The paper also introduces the Neural Geometric Solver (NGS), a novel approach aimed at tackling the intricate challenge of geometry problem-solving by leveraging multimodal inputs. NGS adeptly parses these inputs to generate symbolic programs that illustrate the reasoning process more transparently. The system's design incorporates self-supervised auxiliary tasks that augment cross-modal semantic representation, thereby enhancing its interpretative accuracy.

Dataset and Contribution

GeoQA marks a substantial leap forward from its predecessors. GeoQA is 25 times larger than GeoS and introduces domain-specific programs that model the precise operational steps required to solve geometry problems systematically. The dataset is compiled from real-world examinations in China, ensuring the questions' relevance and diversity. The corpus is uniquely marked by its annotations, which serve as a topical blueprint for interpretative algorithms aimed at the academic and application-oriented expansion of numerical reasoning approaches. Empirical evaluations have underscored the task's intrinsic challenge, linked to the requirement for harmonizing multiple data modalities to extract coherent solutions.

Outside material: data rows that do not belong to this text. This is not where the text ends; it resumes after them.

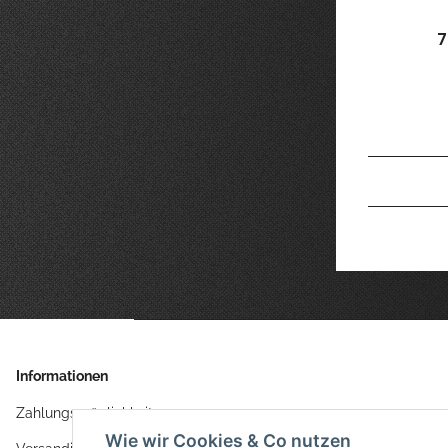
7
Informationen
Zahlungsmöglichkeiten
Wie wir Cookies & Co nutzen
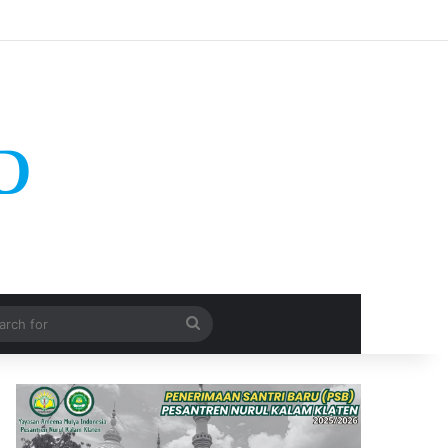
Search
for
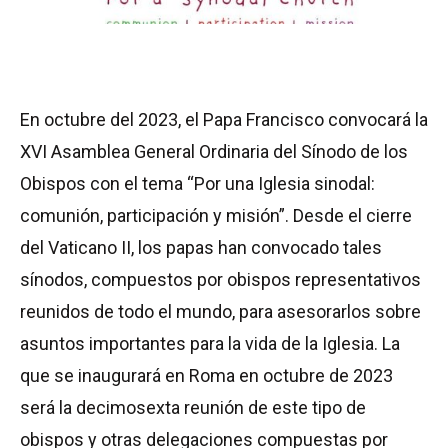
En octubre del 2023, el Papa Francisco convocará la
XVI Asamblea General Ordinaria del Sínodo de los
Obispos con el tema “Por una Iglesia sinodal:
comunión, participación y misión”. Desde el cierre
del Vaticano II, los papas han convocado tales
sínodos, compuestos por obispos representativos
reunidos de todo el mundo, para asesorarlos sobre
asuntos importantes para la vida de la Iglesia. La
que se inaugurará en Roma en octubre de 2023
será la decimosexta reunión de este tipo de
obispos y otras delegaciones compuestas por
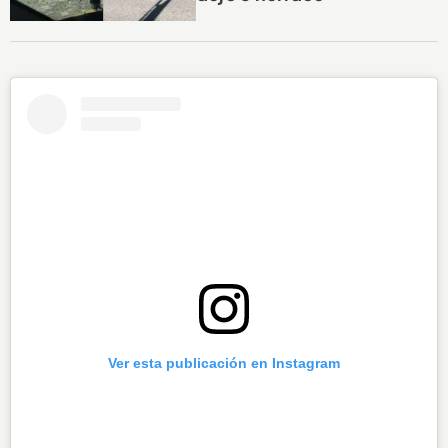
Ver esta publicación en Instagram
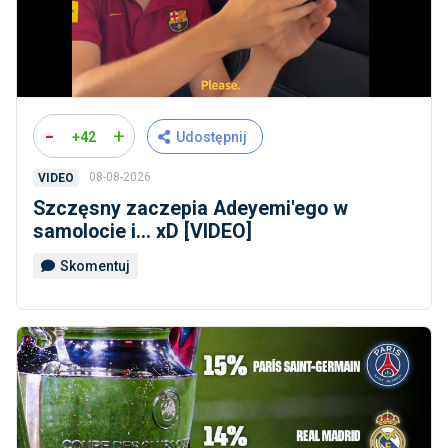
-
+
+42
Udostępnij
08-08-2026
VIDEO
Szczęsny zaczepia Adeyemi'ego w
samolocie i... xD [VIDEO]
Skomentuj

Methodology and Implementation

NGS is articulated through a series of interconnected modules that merge and synthesize the diverse inputs of text and diagrams for geometric problem-solving. The architecture comprises a text encoder and a diagram encoder, integrated via a co-attention mechanism designed to optimize cross-modal information exchange. The model's decoding component employs LSTM to forecast sequentially interpretable programs, which articulate the procedural essence of the problem-solving pathway.

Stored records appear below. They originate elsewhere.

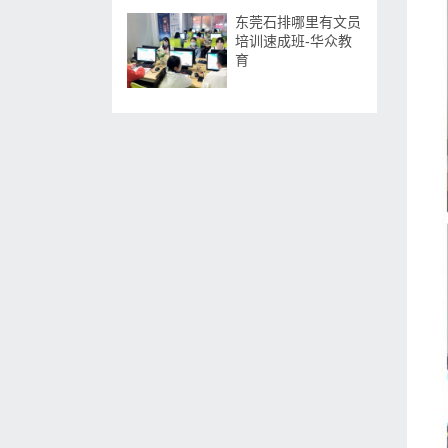
东莞石排哪里有文员
培训速成班-华众教
育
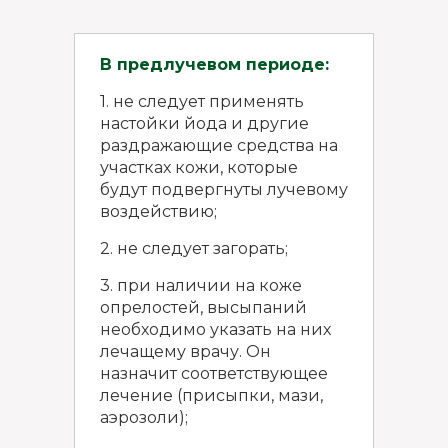
В предлучевом периоде:
1. не следует применять
настойки йода и другие
раздражающие средства на
участках кожи, которые
будут подвергнуты лучевому
воздействию;
2. не следует загорать;
3. при наличии на коже
опрелостей, высыпаний
необходимо указать на них
лечащему врачу. Он
назначит соответствующее
лечение (присыпки, мази,
аэрозоли);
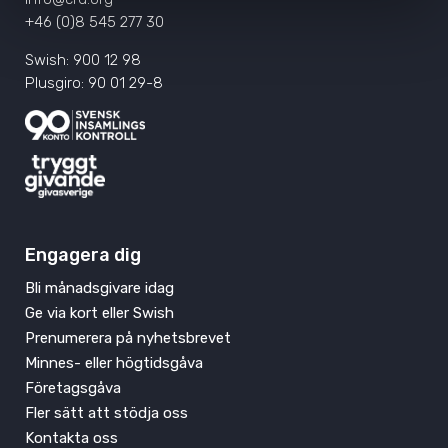
+46 (0)8 545 277 30
Swish: 900 12 98
Plusgiro: 90 01 29-8
Engagera dig
Bli månadsgivare idag
Ge via kort eller Swish
Prenumerera på nyhetsbrevet
Minnes- eller högtidsgåva
Företagsgåva
Fler sätt att stödja oss
Kontakta oss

In augmenting NGS, auxiliary tasks such as jigsaw location prediction and geometry elements prediction are implemented to pretrain the diagram encoder. These tasks focus on fortifying the model's capacity to comprehend the individual components of diagrams, thereby refining its ability to resolve the program's operational sequence accurately. Furthermore, forecasting knowledge points relevant to each problem acts as a simultaneous training objective, thereby reinforcing the model's overall acumen.

Experimental Evaluation

The empirical results are notably rigorous, with NGS demonstrating marked superiority over several baselines in solving multimodal tasks. While a substantial gap persists between model and human performance when confronted with the GeoQA challenge, the results lay a critical foundation for future research. The exhaustive breakdown between text-only and text-diagram models further emphasizes the necessity of multimodal reasoning capabilities to address geometry questions effectively.

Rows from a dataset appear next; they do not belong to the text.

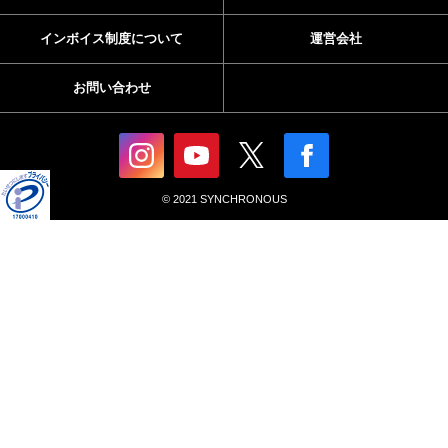
インボイス制度について
運営会社
お問い合わせ
© 2021 SYNCHRONOUS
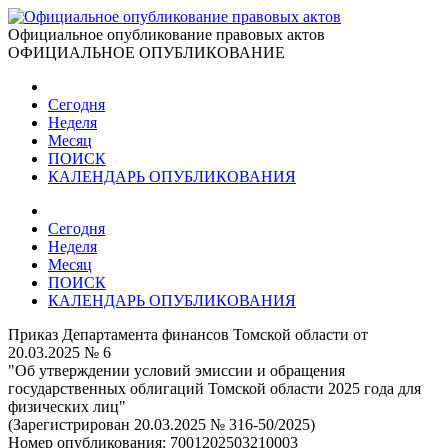
Официальное опубликование правовых актов
ОФИЦИАЛЬНОЕ ОПУБЛИКОВАНИЕ
Сегодня
Неделя
Месяц
ПОИСК
КАЛЕНДАРЬ ОПУБЛИКОВАНИЯ
Сегодня
Неделя
Месяц
ПОИСК
КАЛЕНДАРЬ ОПУБЛИКОВАНИЯ
Приказ Департамента финансов Томской области от
20.03.2025 № 6
"Об утверждении условий эмиссии и обращения
государственных облигаций Томской области 2025 года для
физических лиц"
(Зарегистрирован 20.03.2025 № 316-50/2025)
Номер опубликования:
7001202503210003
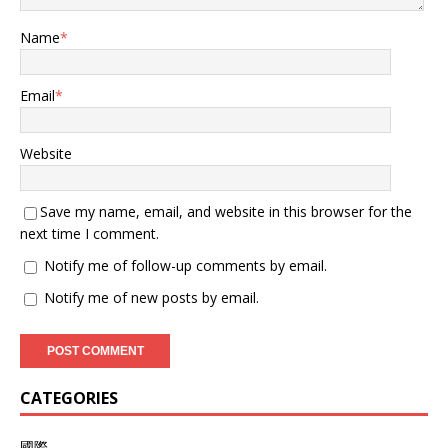
Name
*
Email
*
Website
Save my name, email, and website in this browser for the
next time I comment.
Notify me of follow-up comments by email.
Notify me of new posts by email.
CATEGORIES
國際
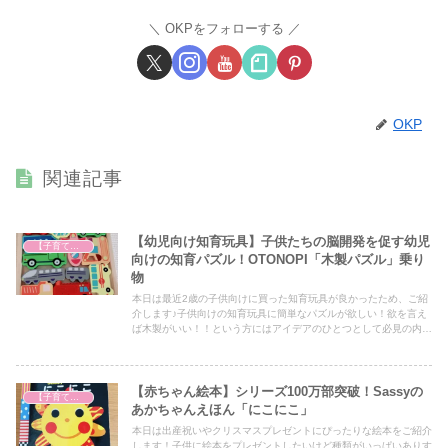
OKPをフォローする
OKP
関連記事
【幼児向け知育玩具】子供たちの脳開発を促す幼児
【子育て奮闘記】
向けの知育パズル！OTONOPI「木製パズル」乗り
物
本日は最近2歳の子供向けに買った知育玩具が良かったため、ご紹
介します♪子供向けの知育玩具に簡単なパズルが欲しい！欲を言え
ば木製がいい！！という方にはアイデアのひとつとして必見の内容
となっていますので、ぜひ最後までご覧ください！
【赤ちゃん絵本】シリーズ100万部突破！Sassyの
【子育て奮闘記】
あかちゃんえほん「にこにこ」
本日は出産祝いやクリスマスプレゼントにぴったりな絵本をご紹介
します！子供に絵本をプレゼントしたいけど種類がいっぱいありす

Implications and Future Directions

The development of GeoQA and NGS offers substantive implications for the field of AI-driven education technology. The explicit focus on multimodal reasoning aligns with the educational aim of developing robust AI systems capable of mimicking human pedagogical dialogues, potentially applied within digital learning environments. Beyond applications, the theoretical evolution stimulated by GeoQA’s benchmarks could drive future innovations in other domains necessitating similar cross-modal reasoning abilities.

In sum, GeoQA and NGS delineate a strategic pathway for AI researchers, juxtaposing the challenges of modern geometric problem solving with state-of-the-art methodological advancements. The paper strategically seeds an avenue for further exploration into the synthesis, interpretation, and enactment of multimodal data inputs in procedural reasoning tasks.